- _What the task requires_:
Copy the data below word for word, starting at the line that contains "like 130.6; mm" and ending at the line that contains "Recorded: 3429 g", with both of those lines included. Leave the pictures out of your copy.

- _Provided records_:

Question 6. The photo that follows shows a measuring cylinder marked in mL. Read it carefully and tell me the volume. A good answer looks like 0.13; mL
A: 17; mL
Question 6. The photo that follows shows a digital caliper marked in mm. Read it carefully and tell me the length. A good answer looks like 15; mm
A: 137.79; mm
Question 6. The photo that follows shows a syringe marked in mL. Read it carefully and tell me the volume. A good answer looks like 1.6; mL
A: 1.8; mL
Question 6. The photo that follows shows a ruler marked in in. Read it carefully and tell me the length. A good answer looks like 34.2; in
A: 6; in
--
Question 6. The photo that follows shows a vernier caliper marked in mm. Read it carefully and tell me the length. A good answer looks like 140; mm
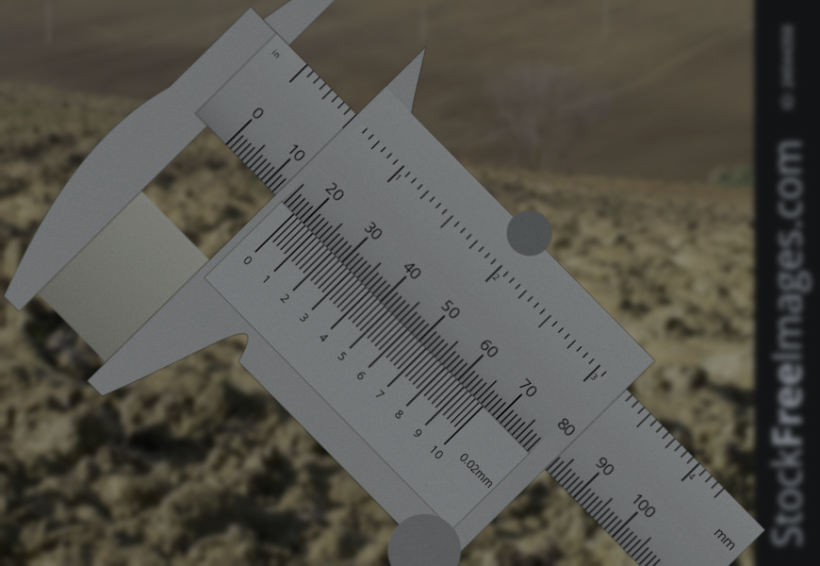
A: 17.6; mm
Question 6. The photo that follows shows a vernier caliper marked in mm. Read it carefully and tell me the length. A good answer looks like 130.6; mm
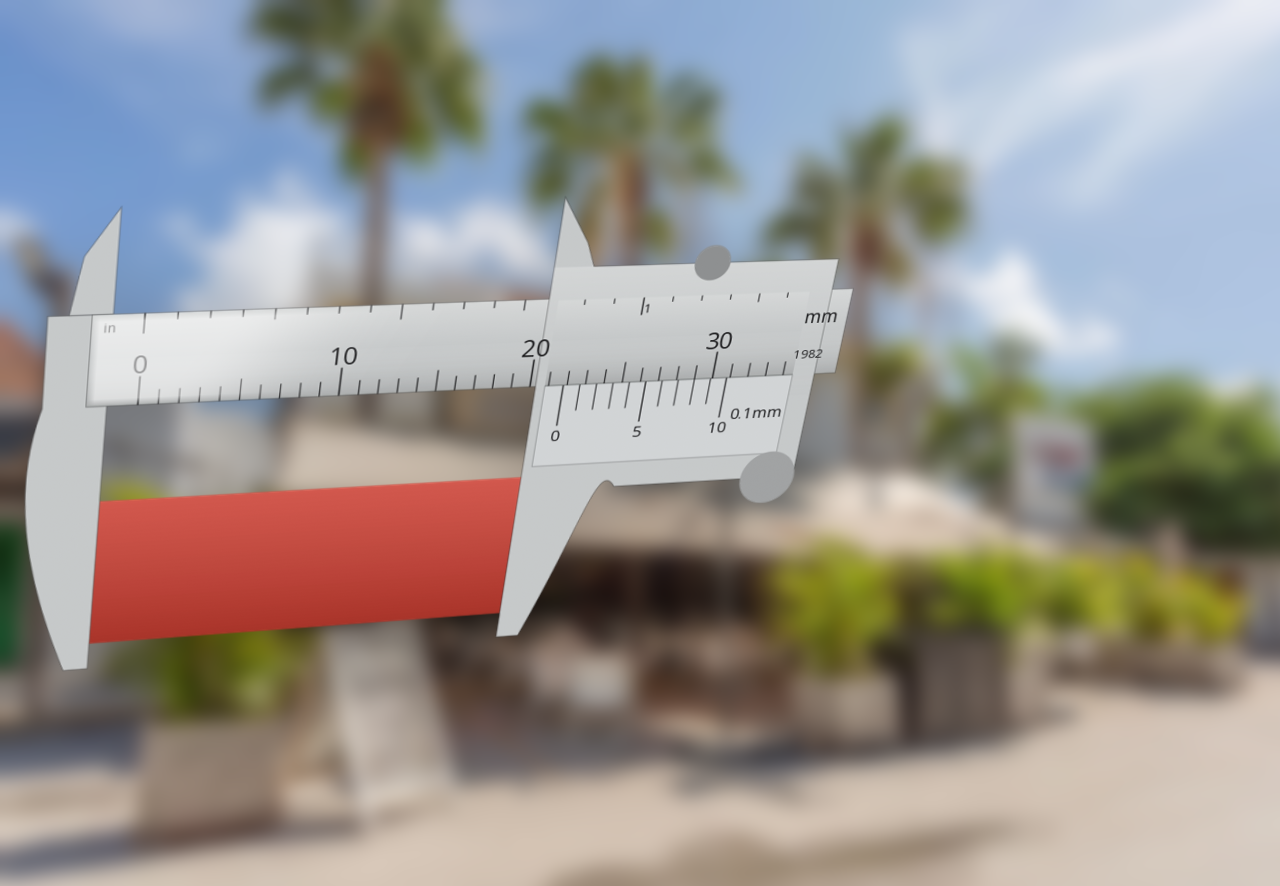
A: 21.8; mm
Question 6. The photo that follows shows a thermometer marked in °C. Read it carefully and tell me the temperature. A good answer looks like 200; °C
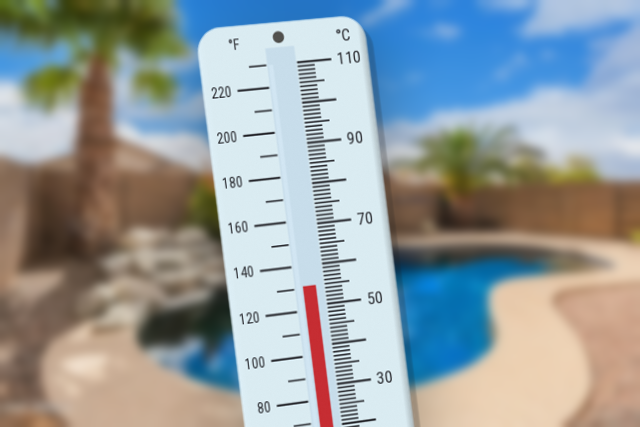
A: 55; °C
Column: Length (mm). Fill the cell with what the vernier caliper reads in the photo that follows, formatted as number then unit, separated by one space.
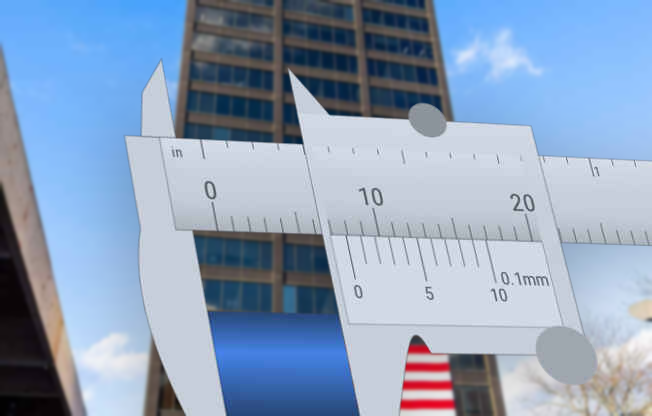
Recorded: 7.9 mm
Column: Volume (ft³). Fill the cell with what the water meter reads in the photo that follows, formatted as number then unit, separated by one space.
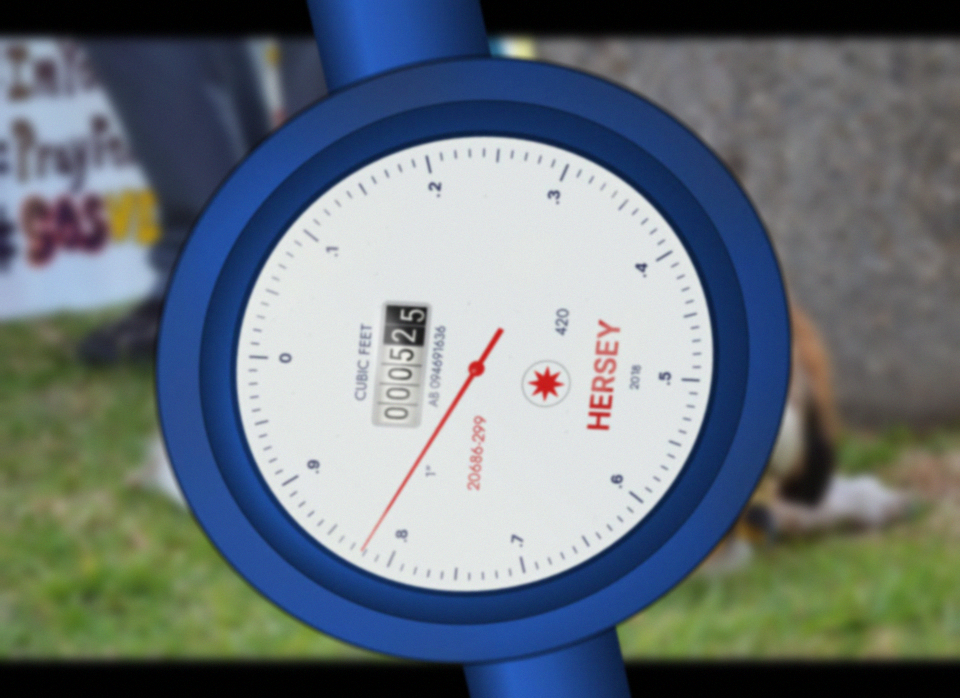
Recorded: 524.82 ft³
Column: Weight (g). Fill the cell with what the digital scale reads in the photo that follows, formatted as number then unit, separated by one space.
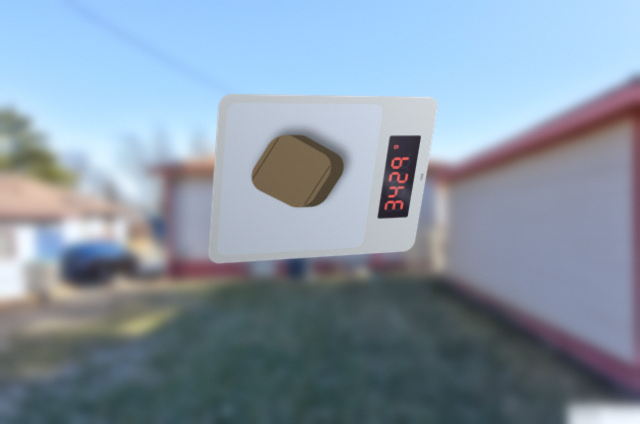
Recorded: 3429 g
==
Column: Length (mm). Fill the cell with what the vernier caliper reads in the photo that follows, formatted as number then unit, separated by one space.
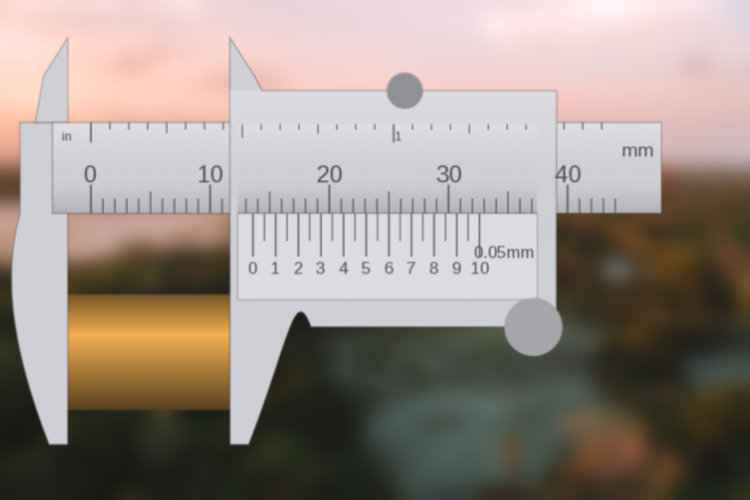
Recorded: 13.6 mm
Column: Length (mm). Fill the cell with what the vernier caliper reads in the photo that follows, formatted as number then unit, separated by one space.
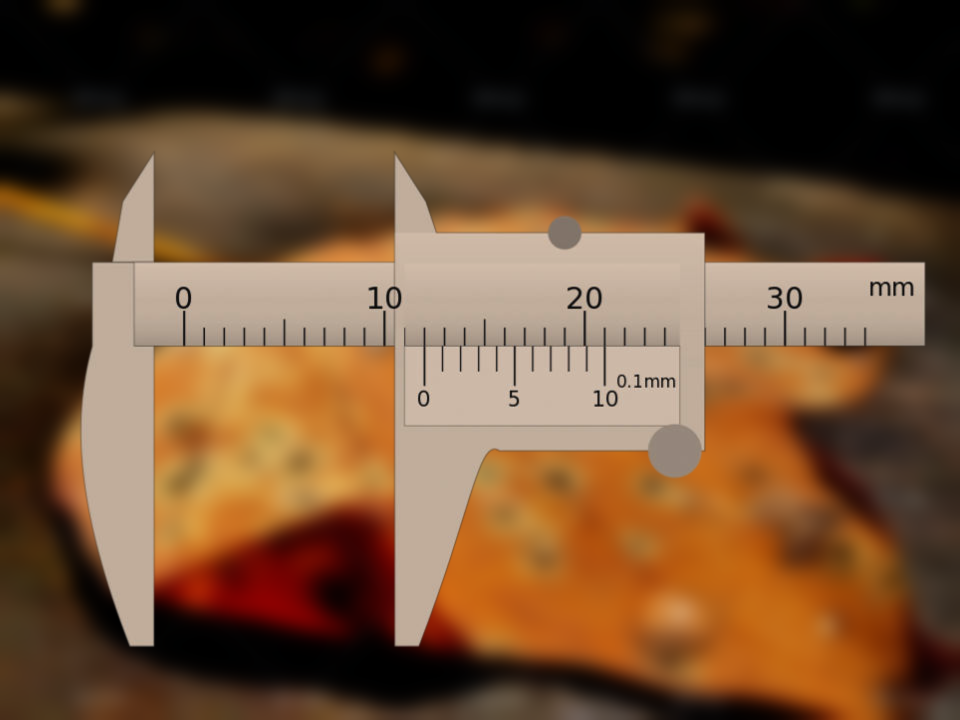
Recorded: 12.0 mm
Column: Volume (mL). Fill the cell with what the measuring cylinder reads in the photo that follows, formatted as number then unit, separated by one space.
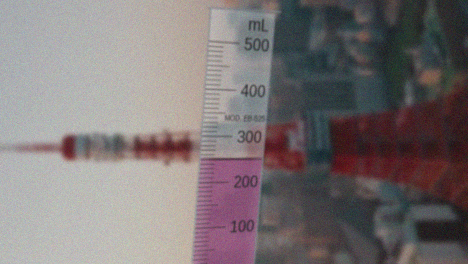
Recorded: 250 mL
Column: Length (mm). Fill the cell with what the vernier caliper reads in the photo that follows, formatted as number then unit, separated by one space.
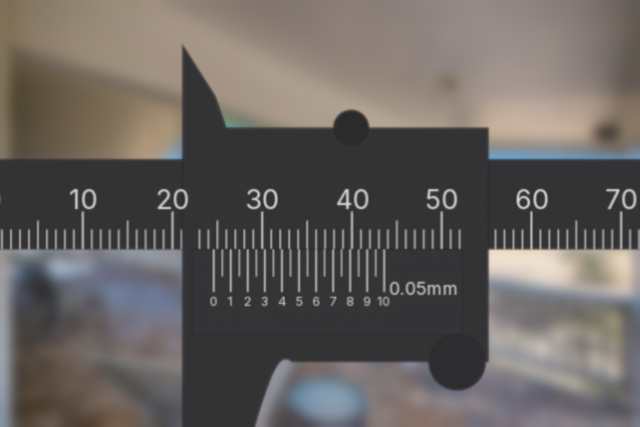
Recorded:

- _Written answer_:
Question 6. The photo that follows shows a vernier caliper marked in mm. Read it carefully and tell me the length. A good answer looks like 130.6; mm
A: 21.8; mm
Question 6. The photo that follows shows a thermometer marked in °C. Read it carefully and tell me the temperature. A good answer looks like 200; °C
A: 55; °C
Column: Length (mm). Fill the cell with what the vernier caliper reads in the photo that follows, formatted as number then unit, separated by one space.
Recorded: 7.9 mm
Column: Volume (ft³). Fill the cell with what the water meter reads in the photo that follows, formatted as number then unit, separated by one space.
Recorded: 524.82 ft³
Column: Weight (g). Fill the cell with what the digital scale reads in the photo that follows, formatted as number then unit, separated by one space.
Recorded: 3429 g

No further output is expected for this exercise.